= Douglas Mews =

New Zealand organist

Douglas Christopher Mews (born 1956), is a New Zealand classical organist and harpsichordist and he is also a composer. He holds the position of City Organist, Wellington, New Zealand. He is the brother of Constant Mews.

==Biography==
Mews was the son of composer and organist Douglas Mews and his wife Nancy Radius; his brother is Constant Mews. He was born in England. He was educated at St Peter's College, Auckland. He began playing the organ at St Patrick's Cathedral, Auckland, where his father (and first organ teacher) Dr Douglas Mews was choir conductor in the 1970s. He continued his organ studies privately with Kenneth Weir. He graduated from University of Auckland with a master's degree in organ and harpsichord in 1979, having studied with Anthony Jennings, a former student of Maxwell Fernie. He then continued his harpsichord studies with Bob van Asperen at the Royal Conservatory of The Hague, gaining Certificaat Koninkijk Cons.

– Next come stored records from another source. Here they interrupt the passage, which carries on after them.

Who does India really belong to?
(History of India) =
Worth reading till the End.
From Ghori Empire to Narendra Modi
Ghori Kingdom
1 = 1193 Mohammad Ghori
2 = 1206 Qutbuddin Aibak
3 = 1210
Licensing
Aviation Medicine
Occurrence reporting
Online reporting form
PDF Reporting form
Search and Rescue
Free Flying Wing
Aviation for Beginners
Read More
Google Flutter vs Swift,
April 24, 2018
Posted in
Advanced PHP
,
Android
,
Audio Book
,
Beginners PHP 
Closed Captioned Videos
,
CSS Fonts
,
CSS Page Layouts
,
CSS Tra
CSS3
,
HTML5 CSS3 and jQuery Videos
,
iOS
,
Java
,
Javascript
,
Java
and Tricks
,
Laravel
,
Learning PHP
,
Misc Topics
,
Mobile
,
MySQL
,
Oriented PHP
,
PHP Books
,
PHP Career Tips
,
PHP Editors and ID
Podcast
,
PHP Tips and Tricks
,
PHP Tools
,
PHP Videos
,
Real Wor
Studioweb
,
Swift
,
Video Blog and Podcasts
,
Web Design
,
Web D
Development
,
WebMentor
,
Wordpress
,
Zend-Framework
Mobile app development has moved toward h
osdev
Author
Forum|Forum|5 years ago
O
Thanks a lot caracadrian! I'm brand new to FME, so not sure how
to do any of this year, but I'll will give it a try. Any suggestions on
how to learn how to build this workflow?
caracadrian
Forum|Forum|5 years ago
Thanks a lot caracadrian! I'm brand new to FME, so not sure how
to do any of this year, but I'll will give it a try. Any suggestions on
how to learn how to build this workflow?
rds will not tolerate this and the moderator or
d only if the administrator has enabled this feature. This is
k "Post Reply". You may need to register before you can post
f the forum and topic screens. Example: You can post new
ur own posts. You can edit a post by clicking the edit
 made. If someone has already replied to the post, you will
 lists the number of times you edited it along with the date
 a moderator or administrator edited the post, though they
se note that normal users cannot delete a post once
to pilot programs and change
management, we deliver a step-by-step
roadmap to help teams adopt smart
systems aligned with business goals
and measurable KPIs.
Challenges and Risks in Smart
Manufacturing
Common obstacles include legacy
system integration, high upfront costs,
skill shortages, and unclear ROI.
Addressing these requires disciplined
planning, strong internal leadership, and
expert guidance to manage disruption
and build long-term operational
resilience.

At The Hague, Mews also expanded his interest in historical keyboards to include the Fortepiano. He presently holds the position of Artist Teacher in keyboard and as an early music specialist. at the New Zealand School of Music, Victoria University of Wellington. He broadcasts for Radio New Zealand Concert and tours for Chamber Music New Zealand. He is the Wellington City Organist and is choir director at St Teresa's church, Karori, Wellington; he has recorded performances, including the Haydn Trios with Flute and Cello. In 2009 he toured Europe, giving concerts in Edinburgh, Oxford, Salzburg and Béziers in the south of France.

As well as his academic work, Mews has continued his contribution to the musical life of Wellington in conducting concerts and giving keyboard recitals. He is also a composer of Catholic liturgical music.

==Discography==
- Douglas Mews, "The Norman and Beard Organ of Wellington Town Hall, New Zealand", Great Australasian Organs Vol. VIII, Priory records, United Kingdom, 2010.
- Douglas Mews, The Lost Chord: Played with immense success by Mr Douglas Mews on the Wellington Town Hall Grand Organ, recorded 2012, Anthony Donovan, Mary Adams Design, Stebbing Ltd, Wellington, 2012.